▸ **Record archiviati da una raccolta**:
☆ ☆ ☆ ☆
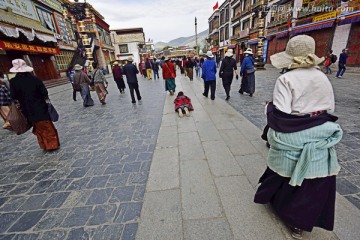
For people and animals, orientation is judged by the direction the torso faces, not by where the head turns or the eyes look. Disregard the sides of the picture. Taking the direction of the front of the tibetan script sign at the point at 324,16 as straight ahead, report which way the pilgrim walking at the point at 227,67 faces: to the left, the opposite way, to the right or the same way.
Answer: to the right

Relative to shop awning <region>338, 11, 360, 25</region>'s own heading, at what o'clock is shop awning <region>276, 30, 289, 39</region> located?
shop awning <region>276, 30, 289, 39</region> is roughly at 3 o'clock from shop awning <region>338, 11, 360, 25</region>.

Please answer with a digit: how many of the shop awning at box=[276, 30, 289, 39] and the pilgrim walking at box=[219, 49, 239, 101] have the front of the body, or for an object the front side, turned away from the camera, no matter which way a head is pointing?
1

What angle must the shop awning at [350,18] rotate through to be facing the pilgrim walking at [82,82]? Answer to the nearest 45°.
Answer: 0° — it already faces them

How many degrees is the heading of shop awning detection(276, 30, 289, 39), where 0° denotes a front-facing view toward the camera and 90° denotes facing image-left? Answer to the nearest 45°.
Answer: approximately 45°

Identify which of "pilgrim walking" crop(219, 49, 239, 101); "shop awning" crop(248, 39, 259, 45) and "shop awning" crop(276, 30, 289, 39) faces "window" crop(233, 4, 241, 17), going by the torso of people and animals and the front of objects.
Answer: the pilgrim walking

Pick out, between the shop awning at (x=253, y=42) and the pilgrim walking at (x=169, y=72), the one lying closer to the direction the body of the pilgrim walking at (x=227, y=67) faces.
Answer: the shop awning

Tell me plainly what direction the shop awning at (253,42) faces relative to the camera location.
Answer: facing the viewer and to the left of the viewer

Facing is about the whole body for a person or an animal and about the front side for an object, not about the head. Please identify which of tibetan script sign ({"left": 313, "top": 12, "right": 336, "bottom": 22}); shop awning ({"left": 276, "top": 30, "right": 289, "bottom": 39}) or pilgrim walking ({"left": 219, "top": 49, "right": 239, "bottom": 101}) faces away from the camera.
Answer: the pilgrim walking

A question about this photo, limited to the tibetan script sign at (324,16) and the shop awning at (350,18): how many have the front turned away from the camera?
0

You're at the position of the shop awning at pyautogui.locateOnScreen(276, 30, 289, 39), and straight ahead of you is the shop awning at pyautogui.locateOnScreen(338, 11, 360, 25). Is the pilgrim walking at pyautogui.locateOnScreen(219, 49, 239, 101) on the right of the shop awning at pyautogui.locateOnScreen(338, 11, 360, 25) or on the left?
right

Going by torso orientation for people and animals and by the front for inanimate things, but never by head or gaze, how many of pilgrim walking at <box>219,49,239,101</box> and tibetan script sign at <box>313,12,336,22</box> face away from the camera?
1

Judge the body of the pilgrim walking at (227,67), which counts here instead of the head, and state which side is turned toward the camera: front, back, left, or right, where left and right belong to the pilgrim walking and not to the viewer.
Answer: back

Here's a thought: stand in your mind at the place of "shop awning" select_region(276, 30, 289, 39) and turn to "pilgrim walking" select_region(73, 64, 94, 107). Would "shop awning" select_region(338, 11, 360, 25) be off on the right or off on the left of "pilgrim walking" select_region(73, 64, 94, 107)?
left

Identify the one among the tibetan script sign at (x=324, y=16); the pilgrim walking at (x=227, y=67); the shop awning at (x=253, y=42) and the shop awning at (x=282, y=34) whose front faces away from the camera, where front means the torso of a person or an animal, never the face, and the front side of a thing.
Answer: the pilgrim walking

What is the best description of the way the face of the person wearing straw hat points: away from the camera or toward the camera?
away from the camera

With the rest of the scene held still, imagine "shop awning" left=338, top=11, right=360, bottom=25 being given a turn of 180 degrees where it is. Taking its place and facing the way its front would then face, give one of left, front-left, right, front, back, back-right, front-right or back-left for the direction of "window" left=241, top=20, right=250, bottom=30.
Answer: left

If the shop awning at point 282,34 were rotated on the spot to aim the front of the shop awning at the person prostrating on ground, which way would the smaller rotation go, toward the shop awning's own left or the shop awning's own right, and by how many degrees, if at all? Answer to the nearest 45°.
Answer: approximately 45° to the shop awning's own left

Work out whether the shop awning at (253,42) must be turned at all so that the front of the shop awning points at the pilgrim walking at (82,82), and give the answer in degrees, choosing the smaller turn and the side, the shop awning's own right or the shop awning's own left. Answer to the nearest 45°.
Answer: approximately 45° to the shop awning's own left
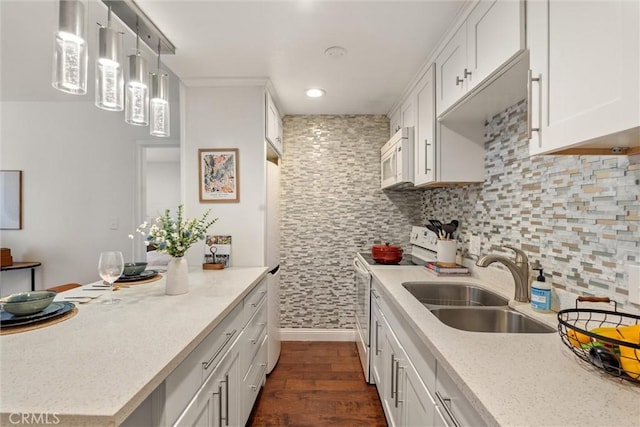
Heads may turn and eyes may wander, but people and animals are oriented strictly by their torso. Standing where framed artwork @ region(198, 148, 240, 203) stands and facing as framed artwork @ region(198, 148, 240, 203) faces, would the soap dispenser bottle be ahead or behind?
ahead

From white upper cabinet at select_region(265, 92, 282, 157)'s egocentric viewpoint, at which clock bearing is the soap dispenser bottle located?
The soap dispenser bottle is roughly at 2 o'clock from the white upper cabinet.

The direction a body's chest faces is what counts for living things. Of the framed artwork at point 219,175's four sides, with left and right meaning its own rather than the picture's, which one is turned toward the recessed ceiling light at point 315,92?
left

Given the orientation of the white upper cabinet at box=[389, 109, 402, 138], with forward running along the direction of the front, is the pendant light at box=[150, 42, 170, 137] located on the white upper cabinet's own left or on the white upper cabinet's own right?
on the white upper cabinet's own left

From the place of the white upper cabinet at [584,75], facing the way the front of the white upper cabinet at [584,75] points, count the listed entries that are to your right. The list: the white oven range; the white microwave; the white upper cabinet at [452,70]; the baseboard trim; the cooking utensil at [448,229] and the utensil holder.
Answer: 6

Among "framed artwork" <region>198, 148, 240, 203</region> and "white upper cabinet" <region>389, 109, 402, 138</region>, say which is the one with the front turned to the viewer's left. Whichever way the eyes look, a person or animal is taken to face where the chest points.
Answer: the white upper cabinet

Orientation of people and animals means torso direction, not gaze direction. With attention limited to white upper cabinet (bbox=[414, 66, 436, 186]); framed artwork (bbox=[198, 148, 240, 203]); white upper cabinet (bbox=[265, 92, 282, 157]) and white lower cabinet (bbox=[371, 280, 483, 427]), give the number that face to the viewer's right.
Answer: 1

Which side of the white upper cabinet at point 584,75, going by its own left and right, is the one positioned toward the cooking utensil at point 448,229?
right

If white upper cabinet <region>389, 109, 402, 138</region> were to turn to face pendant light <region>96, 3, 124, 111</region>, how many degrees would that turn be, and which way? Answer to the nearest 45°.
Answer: approximately 45° to its left

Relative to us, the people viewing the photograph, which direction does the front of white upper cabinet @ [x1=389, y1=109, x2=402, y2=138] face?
facing to the left of the viewer

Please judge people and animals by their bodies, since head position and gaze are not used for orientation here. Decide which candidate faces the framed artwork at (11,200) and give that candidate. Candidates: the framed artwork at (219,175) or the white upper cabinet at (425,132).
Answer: the white upper cabinet

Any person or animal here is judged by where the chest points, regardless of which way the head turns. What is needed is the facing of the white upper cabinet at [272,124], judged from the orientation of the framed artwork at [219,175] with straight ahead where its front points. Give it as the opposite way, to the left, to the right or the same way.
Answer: to the left

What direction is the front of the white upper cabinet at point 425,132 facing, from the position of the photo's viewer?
facing to the left of the viewer

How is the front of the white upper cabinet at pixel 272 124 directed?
to the viewer's right
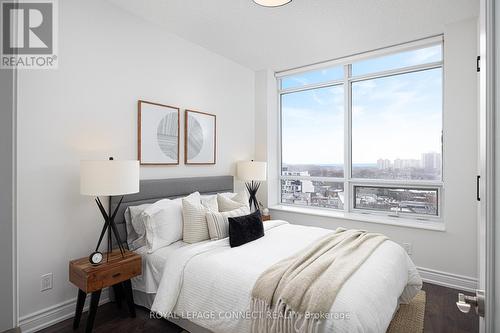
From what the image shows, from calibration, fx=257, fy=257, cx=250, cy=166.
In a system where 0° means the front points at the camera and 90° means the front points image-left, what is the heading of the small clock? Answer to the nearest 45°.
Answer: approximately 315°

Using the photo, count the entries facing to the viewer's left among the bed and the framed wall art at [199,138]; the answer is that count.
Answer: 0

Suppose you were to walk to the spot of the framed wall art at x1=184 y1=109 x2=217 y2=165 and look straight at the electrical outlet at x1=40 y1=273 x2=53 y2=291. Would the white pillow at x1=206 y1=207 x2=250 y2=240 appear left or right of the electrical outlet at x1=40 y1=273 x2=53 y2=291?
left

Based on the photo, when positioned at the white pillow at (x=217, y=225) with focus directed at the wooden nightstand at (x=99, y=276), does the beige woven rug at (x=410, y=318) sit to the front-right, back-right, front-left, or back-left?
back-left

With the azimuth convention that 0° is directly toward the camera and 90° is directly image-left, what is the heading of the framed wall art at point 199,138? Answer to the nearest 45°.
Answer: approximately 315°

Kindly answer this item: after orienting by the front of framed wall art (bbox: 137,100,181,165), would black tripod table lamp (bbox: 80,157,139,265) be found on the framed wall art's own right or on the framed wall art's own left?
on the framed wall art's own right

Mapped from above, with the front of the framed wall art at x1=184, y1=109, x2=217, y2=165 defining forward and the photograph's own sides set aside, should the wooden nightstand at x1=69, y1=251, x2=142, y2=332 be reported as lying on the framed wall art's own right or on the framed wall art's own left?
on the framed wall art's own right

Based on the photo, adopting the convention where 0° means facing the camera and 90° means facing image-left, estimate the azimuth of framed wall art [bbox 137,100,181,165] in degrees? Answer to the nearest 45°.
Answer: approximately 315°

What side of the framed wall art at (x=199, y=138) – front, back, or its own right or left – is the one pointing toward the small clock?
right

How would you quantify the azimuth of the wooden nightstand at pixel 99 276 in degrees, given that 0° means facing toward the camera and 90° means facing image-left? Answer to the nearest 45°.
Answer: approximately 315°

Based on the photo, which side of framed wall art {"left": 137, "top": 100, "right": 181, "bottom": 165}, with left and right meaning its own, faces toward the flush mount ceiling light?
front
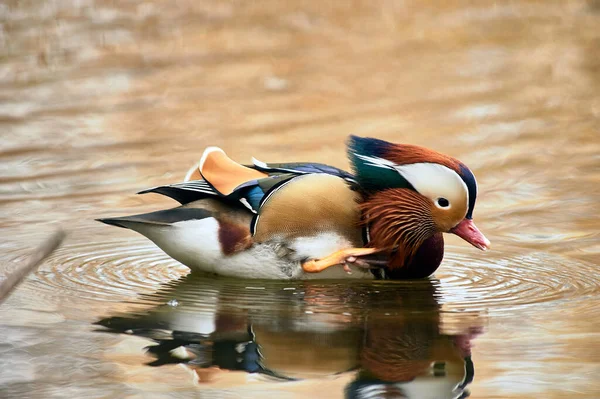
☆ ☆ ☆ ☆
▸ **CONSEGNA**: Riscrivi soltanto le righe comprese tra quella che contiene "From the place" e quella che contiene "Answer: approximately 45° to its left", incluse, sostituendo ogni occorrenza di "framed artwork" con "framed painting". Tutto il resto deve restare invariato.

▸ **LA TUA RISPOSTA**:
From the place of the white upper cabinet at [584,75], facing the way the front of the white upper cabinet at [584,75] points, count the listed entries that are to your right. The list: the white oven range; the white microwave; the white upper cabinet at [452,70]; the baseboard trim; the cooking utensil at [448,229] and the utensil holder.
Answer: 6

Among "framed painting" <region>198, 148, 240, 203</region> and "white upper cabinet" <region>389, 109, 402, 138</region>, say which is the one with the front turned to the viewer's left. Whichever way the eyes look, a person or animal is taken to face where the chest points.
Answer: the white upper cabinet

Orientation of people and animals means torso direction, not gaze direction. With attention limited to white upper cabinet (bbox=[414, 66, 436, 186]); framed painting (bbox=[198, 148, 240, 203]); white upper cabinet (bbox=[265, 92, 282, 157]) and white lower cabinet (bbox=[371, 280, 483, 427]), give the number that face to the viewer's right.
Answer: 1

Which side of the white upper cabinet at point 584,75, going by its own left and right, is the one positioned toward the cooking utensil at point 448,229?
right

If white upper cabinet <region>389, 109, 402, 138</region> were to turn to face pendant light <region>96, 3, 124, 111</region>, how many degrees would that turn be, and which way? Answer to the nearest 45°.
Answer: approximately 45° to its left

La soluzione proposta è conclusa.